▶ Exercise prompt
After dropping the pictures, give again exactly the lines of the data from its first line through the line with "hwingt unterschwellig ständig mit.", which is included as well.

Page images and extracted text

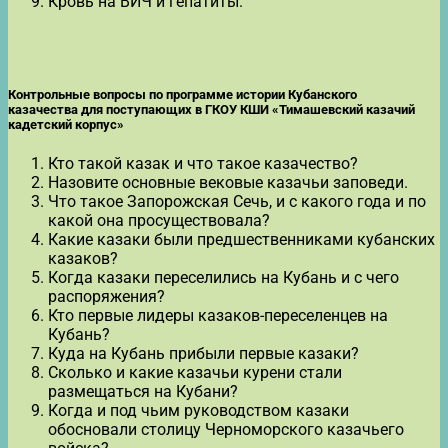
Кровь на ВИЧ и гепатиты.
Контрольные вопросы по программе истории Кубанского
казачества для поступающих в ГКОУ КШИ «Тимашевский казачий
кадетский корпус»
Кто такой казак и что такое казачество?
Назовите основные вековые казачьи заповеди.
Что такое Запорожская Сечь, и с какого года и по
какой она просуществовала?
Какие казаки были предшественниками кубанских
казаков?
Когда казаки переселились на Кубань и с чего
распоряжения?
Кто первые лидеры казаков-переселенцев на
Кубань?
Куда на Кубань прибыли первые казаки?
Сколько и какие казачьи курени стали
размещаться на Кубани?
Когда и под чьим руководством казаки
обосновали столицу Черноморского казачьего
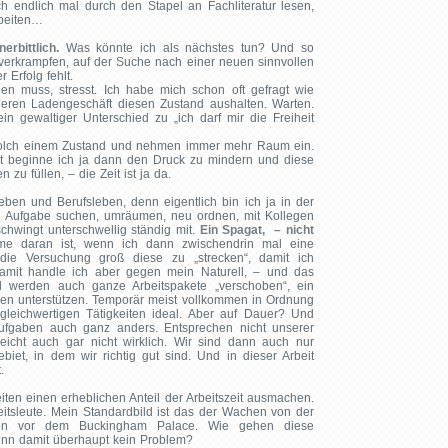
h endlich mal durch den Stapel an Fachliteratur lesen,
rbeiten…
erbittlich.
Was könnte ich als nächstes tun? Und so
verkrampfen, auf der Suche nach einer neuen sinnvollen
 Erfolg fehlt.
en muss, stresst. Ich habe mich schon oft gefragt wie
ieren Ladengeschäft diesen Zustand aushalten. Warten.
in gewaltiger Unterschied zu „ich darf mir die Freiheit
n solch einem Zustand und nehmen immer mehr Raum ein.
ht beginne ich ja dann den Druck zu mindern und diese
n zu füllen, – die Zeit ist ja da.
eben und Berufsleben, denn eigentlich bin ich ja in der
ine Aufgabe suchen, umräumen, neu ordnen, mit Kollegen
hwingt unterschwellig ständig mit.
Ein Spagat, – nicht
me daran ist, wenn ich dann zwischendrin mal eine
die Versuchung groß diese zu „strecken“, damit ich
 Damit handle ich aber gegen mein Naturell, – und das
al werden auch ganze Arbeitspakete „verschoben“, ein
ren unterstützen. Temporär meist vollkommen in Ordnung
leichwertigen Tätigkeiten ideal. Aber auf Dauer? Und
ufgaben auch ganz anders. Entsprechen nicht unserer
leicht auch gar nicht wirklich. Wir sind dann auch nur
ebiet, in dem wir richtig gut sind. Und in dieser Arbeit
.
iten einen erheblichen Anteil der Arbeitszeit ausmachen.
heitsleute. Mein Standardbild ist das der Wachen von der
zen vor dem Buckingham Palace. Wie gehen diese
nn damit überhaupt kein Problem?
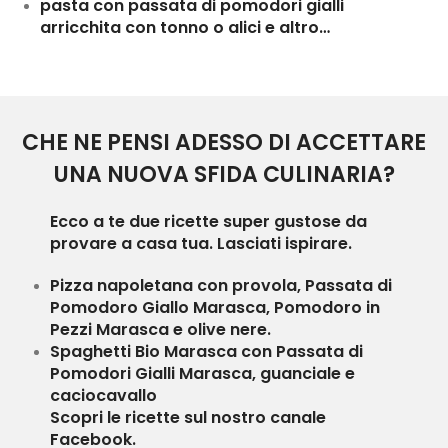
pasta con passata di pomodori gialli
arricchita con tonno o alici e altro…
CHE NE PENSI ADESSO DI ACCETTARE
UNA NUOVA SFIDA CULINARIA?
Ecco a te due ricette super gustose da
provare a casa tua. Lasciati ispirare.
Pizza napoletana con provola, Passata di
Pomodoro Giallo Marasca, Pomodoro in
Pezzi Marasca e olive nere.
Spaghetti Bio Marasca con Passata di
Pomodori Gialli Marasca, guanciale e
caciocavallo
Scopri le ricette sul nostro canale
Facebook.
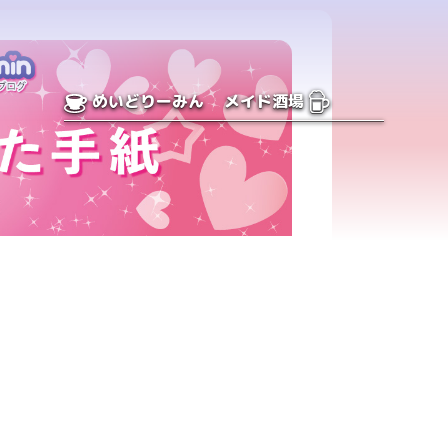
めいどりーみん
メイド酒場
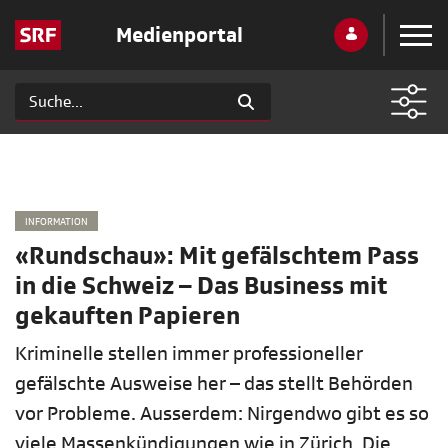
Medienportal
INFORMATION
«Rundschau»: Mit gefälschtem Pass
in die Schweiz – Das Business mit
gekauften Papieren
Kriminelle stellen immer professioneller
gefälschte Ausweise her – das stellt Behörden
vor Probleme. Ausserdem: Nirgendwo gibt es so
viele Massenkündigungen wie in Zürich. Die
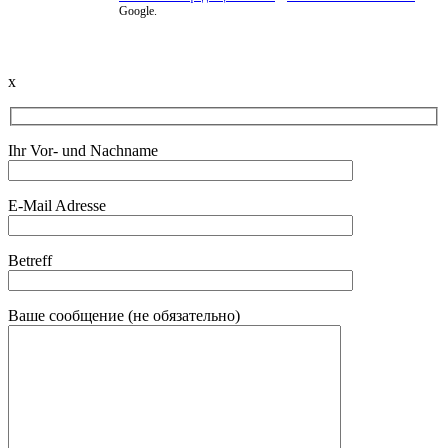
Beschwerde einreichen
Google.
x
Ihr Vor- und Nachname
E-Mail Adresse
Betreff
Ваше сообщение (не обязательно)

▶ Answer section
Кровь на ВИЧ и гепатиты.
Контрольные вопросы по программе истории Кубанского
казачества для поступающих в ГКОУ КШИ «Тимашевский казачий
кадетский корпус»
Кто такой казак и что такое казачество?
Назовите основные вековые казачьи заповеди.
Что такое Запорожская Сечь, и с какого года и по
какой она просуществовала?
Какие казаки были предшественниками кубанских
казаков?
Когда казаки переселились на Кубань и с чего
распоряжения?
Кто первые лидеры казаков-переселенцев на
Кубань?
Куда на Кубань прибыли первые казаки?
Сколько и какие казачьи курени стали
размещаться на Кубани?
Когда и под чьим руководством казаки
обосновали столицу Черноморского казачьего
h endlich mal durch den Stapel an Fachliteratur lesen,
rbeiten…
erbittlich.
Was könnte ich als nächstes tun? Und so
verkrampfen, auf der Suche nach einer neuen sinnvollen
 Erfolg fehlt.
en muss, stresst. Ich habe mich schon oft gefragt wie
ieren Ladengeschäft diesen Zustand aushalten. Warten.
in gewaltiger Unterschied zu „ich darf mir die Freiheit
n solch einem Zustand und nehmen immer mehr Raum ein.
ht beginne ich ja dann den Druck zu mindern und diese
n zu füllen, – die Zeit ist ja da.
eben und Berufsleben, denn eigentlich bin ich ja in der
ine Aufgabe suchen, umräumen, neu ordnen, mit Kollegen
hwingt unterschwellig ständig mit.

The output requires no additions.